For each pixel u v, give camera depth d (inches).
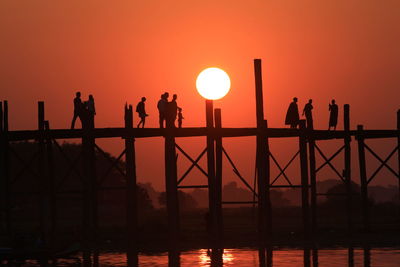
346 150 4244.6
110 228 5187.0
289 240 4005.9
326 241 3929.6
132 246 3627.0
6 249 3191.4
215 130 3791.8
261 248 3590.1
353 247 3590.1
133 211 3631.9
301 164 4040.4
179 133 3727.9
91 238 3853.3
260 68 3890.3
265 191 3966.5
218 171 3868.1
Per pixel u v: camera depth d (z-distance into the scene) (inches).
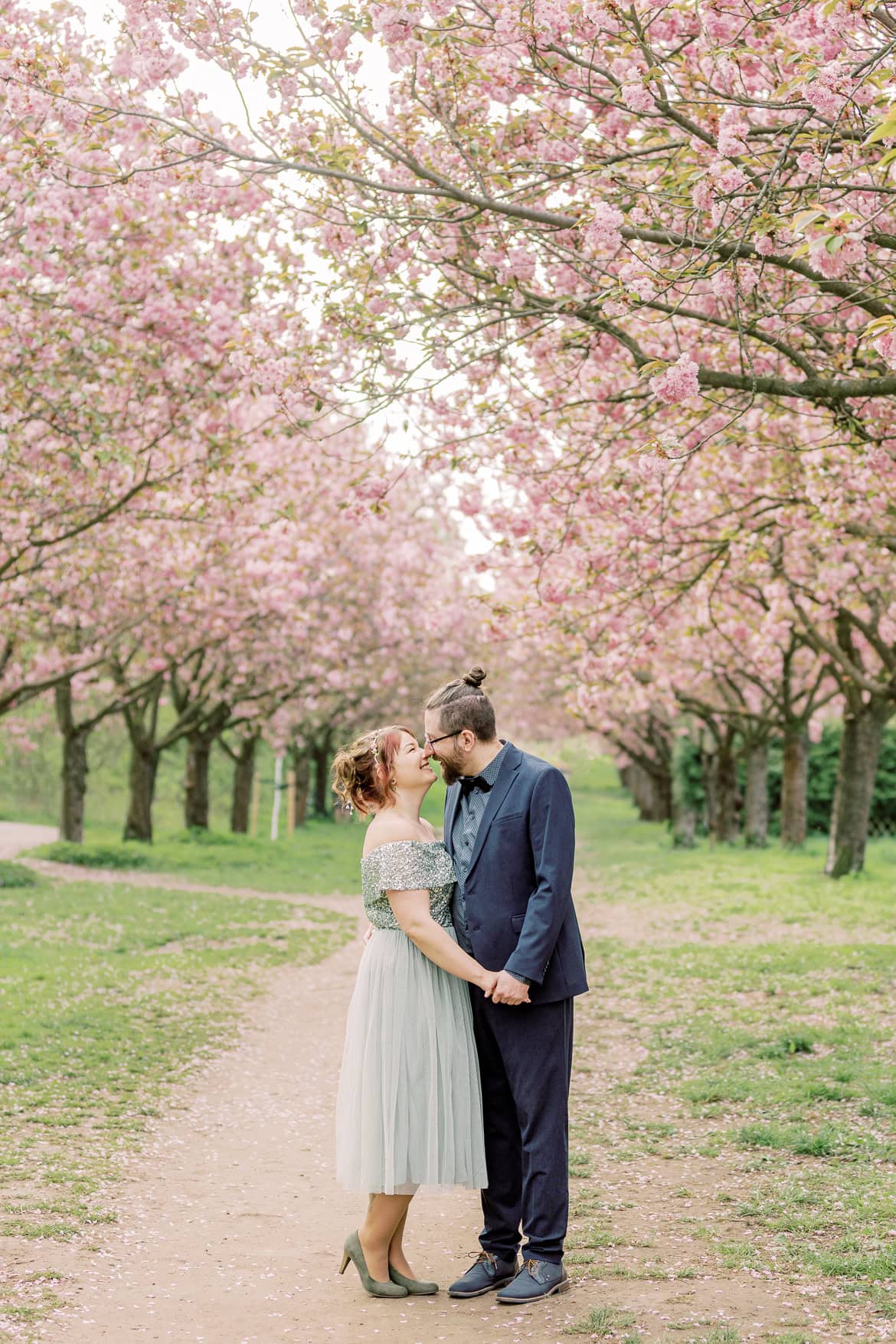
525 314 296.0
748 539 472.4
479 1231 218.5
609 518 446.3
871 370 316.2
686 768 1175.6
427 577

◇ ◇ ◇

Using the material above, transcribe exactly the lines from the one holding "110 228 5187.0" to the one holding "609 518 446.3", both ends kept. Do not carry over any pictures.

**Written reply:**
110 228 5187.0
289 240 4005.9
326 241 3929.6
132 246 3627.0
6 249 3191.4
215 130 3791.8
261 248 3590.1
353 247 3590.1
133 211 3631.9
301 164 4040.4
179 133 3727.9
91 238 3853.3
260 68 3890.3
265 191 3966.5
218 171 3868.1
Per pixel u v: camera depth d (z-distance into the scene) (inches).
525 314 296.0
748 539 472.4
479 1231 218.5
609 518 446.3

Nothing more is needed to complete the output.